"""
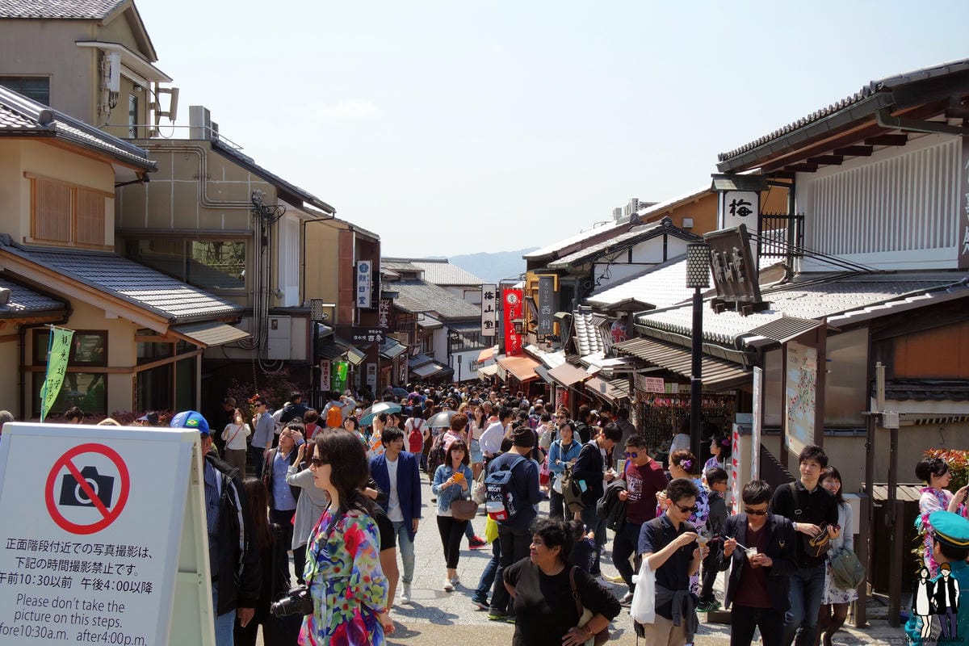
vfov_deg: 29.9
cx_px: 484
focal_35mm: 45
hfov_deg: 43.6
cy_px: 323
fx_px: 1211
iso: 160
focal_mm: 17
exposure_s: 1/320
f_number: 7.1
"""
INSTRUCTION -> Please reproduce the material above word for word, without its images.

EXERCISE ANSWER ->
vfov_deg: 29.9
cx_px: 484
focal_35mm: 45
hfov_deg: 43.6
cy_px: 323
fx_px: 1211
iso: 160
focal_mm: 17
exposure_s: 1/320
f_number: 7.1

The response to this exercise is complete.